A new study looks at the levels of nutrients and bacteria in soils of fields that have been sprayed with manure for fifteen years or more. The research team, composed of scientists from the USDA-ARS Crop Science Research Laboratory at Mississippi State, tested soils inside and outside fields of five farms on twenty different soils types. Their results are reported in the September-October 2010 Journal of Environmental Quality, published by the American Society of Agronomy, the Crop Science Society of America, and the Soil Science Society of America.
Manure sprayed fields were found to contain higher concentrations of several types of bacteria. These include measurements of total bacteria, fecal bacteria, Staphylococcus (a common bacteria living inside animals and a potential human pathogen) and Clostridium (common gut inhabitants and potential pathogens).
Two other types of bacteria that are potential pathogens, E.Coli and Enterococcus, showed no differences in between sprayed or non-sprayed fields. One type of bacteria, Listeria, was found in higher concentrations outside, rather than inside, the fields. Two gastrointestinal pathogens, Campylobacter and Salmonella, could not be cultured in any significant amount from the fields, although DNA testing did detect some bacteria, though there were no differences between sprayed and non-sprayed fields.
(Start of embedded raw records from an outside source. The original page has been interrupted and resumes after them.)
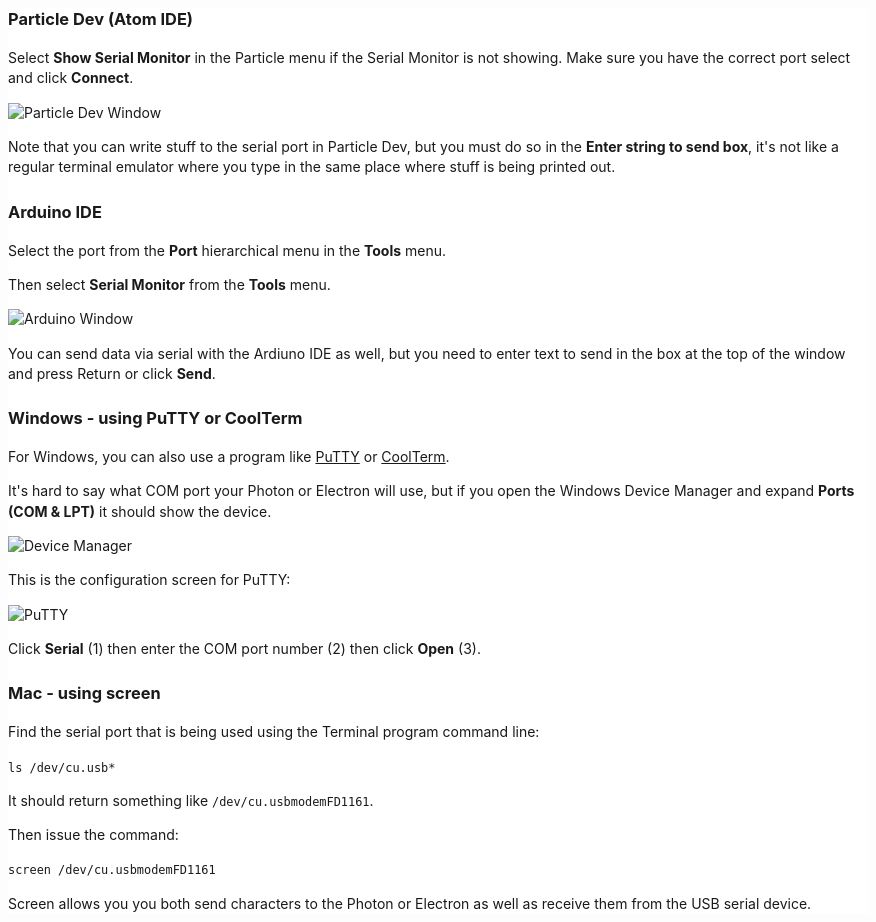 
### Particle Dev (Atom IDE)

Select **Show Serial Monitor** in the Particle menu if the Serial Monitor is not showing. Make sure you have the correct port select and click **Connect**.

![Particle Dev Window](images/01particledev.png)

Note that you can write stuff to the serial port in Particle Dev, but you must do so in the **Enter string to send box**, it's not like a regular terminal emulator where you type in the same place where stuff is being printed out.

### Arduino IDE

Select the port from the **Port** hierarchical menu in the **Tools** menu.

Then select **Serial Monitor** from the **Tools** menu.

![Arduino Window](images/02arduino.png)

You can send data via serial with the Ardiuno IDE as well, but you need to enter text to send in the box at the top of the window and press Return or click **Send**.

### Windows - using PuTTY or CoolTerm

For Windows, you can also use a program like [PuTTY](http://www.chiark.greenend.org.uk/~sgtatham/putty/download.html) or [CoolTerm](http://freeware.the-meiers.org).

It's hard to say what COM port your Photon or Electron will use, but if you open the Windows Device Manager and expand **Ports (COM & LPT)** it should show the device.

![Device Manager](images/03devicemanager.png)

This is the configuration screen for PuTTY:

![PuTTY](images/04putty.png)

Click **Serial** (1) then enter the COM port number (2) then click **Open** (3).


### Mac - using screen

Find the serial port that is being used using the Terminal program command line:

```
ls /dev/cu.usb*
```

It should return something like `/dev/cu.usbmodemFD1161`.

Then issue the command:

```
screen /dev/cu.usbmodemFD1161
```

Screen allows you you both send characters to the Photon or Electron as well as receive them from the USB serial device.
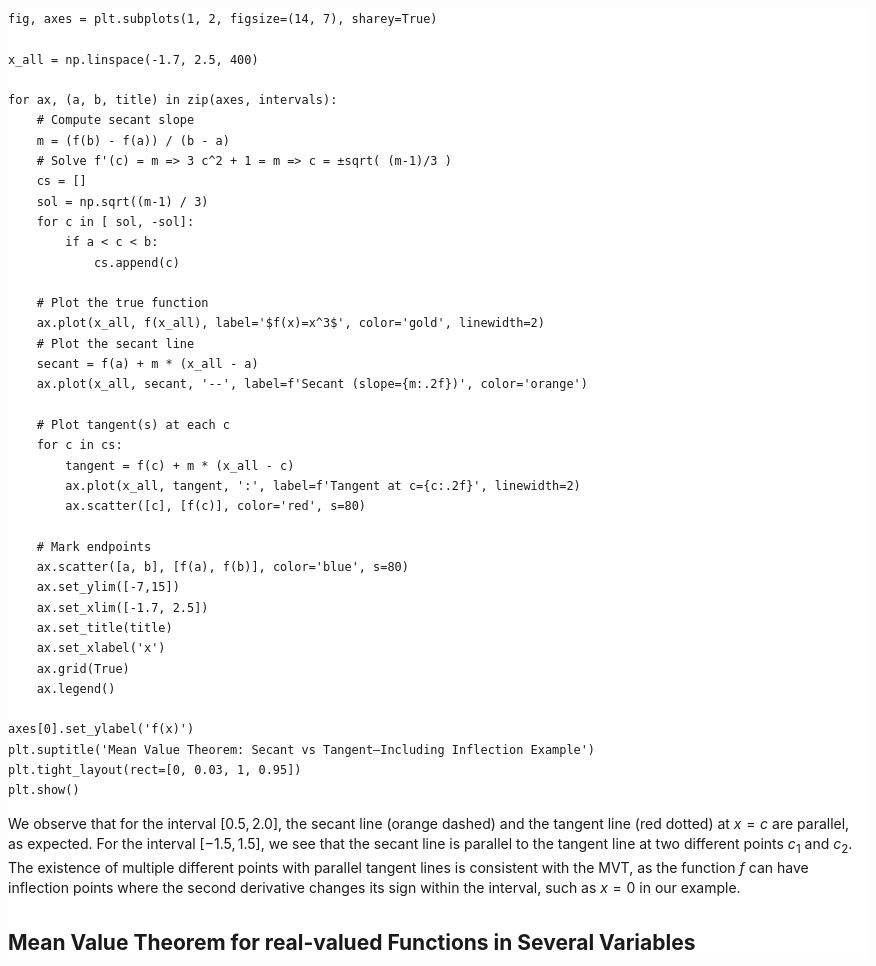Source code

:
 ```{code-cell} ipython3
fig, axes = plt.subplots(1, 2, figsize=(14, 7), sharey=True)

x_all = np.linspace(-1.7, 2.5, 400)

for ax, (a, b, title) in zip(axes, intervals):
    # Compute secant slope
    m = (f(b) - f(a)) / (b - a)
    # Solve f'(c) = m => 3 c^2 + 1 = m => c = ±sqrt( (m-1)/3 )
    cs = []
    sol = np.sqrt((m-1) / 3)
    for c in [ sol, -sol]:
        if a < c < b:
            cs.append(c)

    # Plot the true function
    ax.plot(x_all, f(x_all), label='$f(x)=x^3$', color='gold', linewidth=2)
    # Plot the secant line
    secant = f(a) + m * (x_all - a)
    ax.plot(x_all, secant, '--', label=f'Secant (slope={m:.2f})', color='orange')

    # Plot tangent(s) at each c
    for c in cs:
        tangent = f(c) + m * (x_all - c)
        ax.plot(x_all, tangent, ':', label=f'Tangent at c={c:.2f}', linewidth=2)
        ax.scatter([c], [f(c)], color='red', s=80)

    # Mark endpoints
    ax.scatter([a, b], [f(a), f(b)], color='blue', s=80)
    ax.set_ylim([-7,15])
    ax.set_xlim([-1.7, 2.5])
    ax.set_title(title)
    ax.set_xlabel('x')
    ax.grid(True)
    ax.legend()

axes[0].set_ylabel('f(x)')
plt.suptitle('Mean Value Theorem: Secant vs Tangent—Including Inflection Example')
plt.tight_layout(rect=[0, 0.03, 1, 0.95])
plt.show()
```
We observe that for the interval $[0.5,2.0]$, the secant line (orange dashed) and the tangent line (red dotted) at $x=c$ are parallel, as expected.
For the interval $[-1.5,1.5]$, we see that the secant line is parallel to the tangent line at two different points $c_1$ and $c_2$. The existence of multiple different points with parallel tangent lines is consistent with the MVT, as the function $f$ can have inflection points  where the second derivative changes its sign within the interval, such as $x=0$ in our example.

## Mean Value Theorem for real-valued Functions in Several Variables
The investigators also analyzed public health data from three public health districts with similar land areas, populations, and agricultural bases, but with varying numbers of swine confined animal feeding operations (CAFOs), a typical source of swine manure. Their analysis of annual reports of illnesses caused by Campylobacter and Salmonella from 1993 through 2008 showed no relationship between reported cases of these human illnesses and swine CAFO numbers.
The research team also tested soils for nutrient levels. These tests showed higher pH and higher levels of phosphorus, potassium, magnesium, sodium, copper, and zinc inside spray fields compared to outside. These results were consistent with what was expected for spray fields after long-term use. Finding differences between the same soil types inside and outside confirmed that outside soils had not been contaminated with manure and would provide good comparisons of bacteria.
"Finding low levels of pathogens outside spray fields is not surprising, because these bacteria are known to infect a wide range of wild and domestic birds and animals," said team leader Mike McLaughlin.
Team microbiologist, John Brooks, added, "Finding similar low levels inside and outside the spray fields suggests that the low levels of pathogens in [manure] are further diluted in spray fields and either do not survive in soil or survive at low levels below cultural detection limits."
This first report on spray field bacteria in the region suggests that manure nutrient management plans have been effective for nutrients and for bacterial pathogens. Future research will focus on enhanced resolution of pathogen levels in manure and soils, on pathogen survival and transport in soil and on plants, and on practical solutions to further reduce or eliminate risks from these pathogens.